What am I missing?
Well, that would depend on what you got. For one, the editorializing is off the charts..."such hateful songs as," "glorifying the Virginia Tech murders," etc. I realize that shows like that are designed to take control away from the guests and keep it with the hosts, but I can't imagine just letting those remarks slide. I mean, really, glorifying the Virginia Tech murders? That's obsurd, and patently false. Also, if he's going to say that his "hateful songs" are a problem, he should probably at least listen to the ones he uses as an example before claiming them to be hateful.
I also don't like how they seem to make the AllHipHop.com guy out to be some kind of spokesperson for hip-hop (and to be fair, how he allows it, as if he's been appointed ambassador for rap music). If he's going to be on there pretending to speak for the hip-hop community, he could at least shoot some holes in the horrendous arguments that the hosts are making. Some of the lyrics (which were hand-picked, obviously, to make Nas seem worse than he is) aren't even Nas lyrics. "Shoot 'em up, just shoot 'em up, awe yah" is from Cypress Hill. Would these guys disparage Eric Clapton for singing "I shot the sheriff"? Somehow, I doubt it. I don't necessarily think Nas' every move is definsible, but can the supposed 'defenders of rap' not make the leap to propose that maybe there's some irony involved in Nas shouting "murder, murder, murder, kill, kill, kill" on stage? Perhaps point out the fact that those particular lyrics were actually coined by Masta Ace on 'Slaughtahouse', a concep album devoted entirely to decrying black-on-black crime? Instead he just sits there on some 'well I don't like it either, but let's wait and see if he explains it' tip.

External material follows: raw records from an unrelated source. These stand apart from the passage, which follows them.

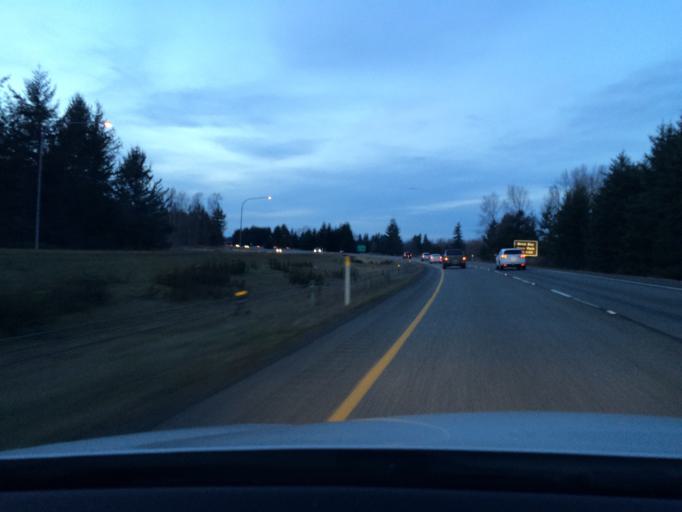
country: US
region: Washington
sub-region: Whatcom County
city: Ferndale
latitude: 48.8861
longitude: -122.5891
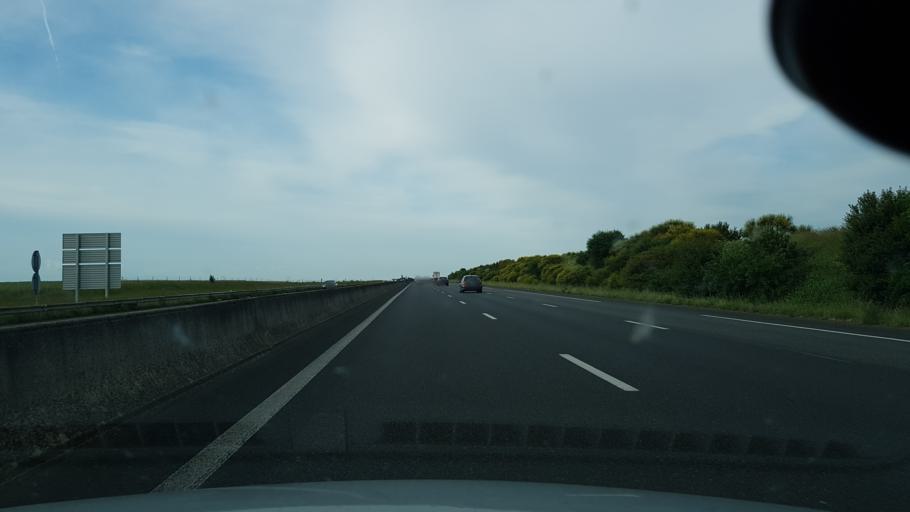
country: FR
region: Centre
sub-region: Departement du Loir-et-Cher
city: La Chaussee-Saint-Victor
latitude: 47.6342
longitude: 1.3564
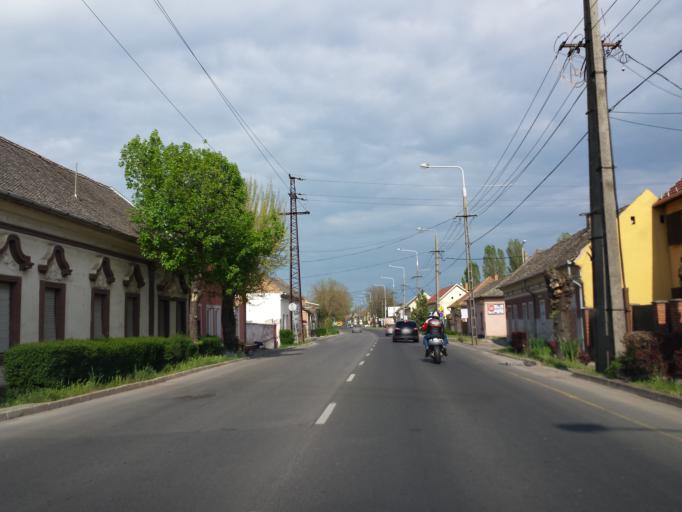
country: HU
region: Csongrad
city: Mako
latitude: 46.2104
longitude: 20.4639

Then they go and claim that any positive message in his music somehow doesn't count, because of the negative stuff he talks about, which I guess, in their minds, gives them an excuse for claiming to be a news program but completely ignoring all of Nas' work that has a positive message and not including it in their story. Including one of his most liked songs, which contains a very strong anti-gun message, 'I Gave You Power.'
They also question what message his music is to kids, they may as well question what message pornography is to kids, because kids aren't the intended audience of either. Nas isn't responsible for what music kids listen to, their parents are. I don't want any artists (authors, musicians, film makers, etc) toning down their work in case kids hear/see it.
Then they end up the segment by quickly blaming the recent shootings in Philly on Nas. That's one of the most idiotic statements I've heard a "journalist" say since, well...in a long time.
Last edited by Art Vandelay on Mon Nov 05, 2007 7:33 pm, edited 1 time in total.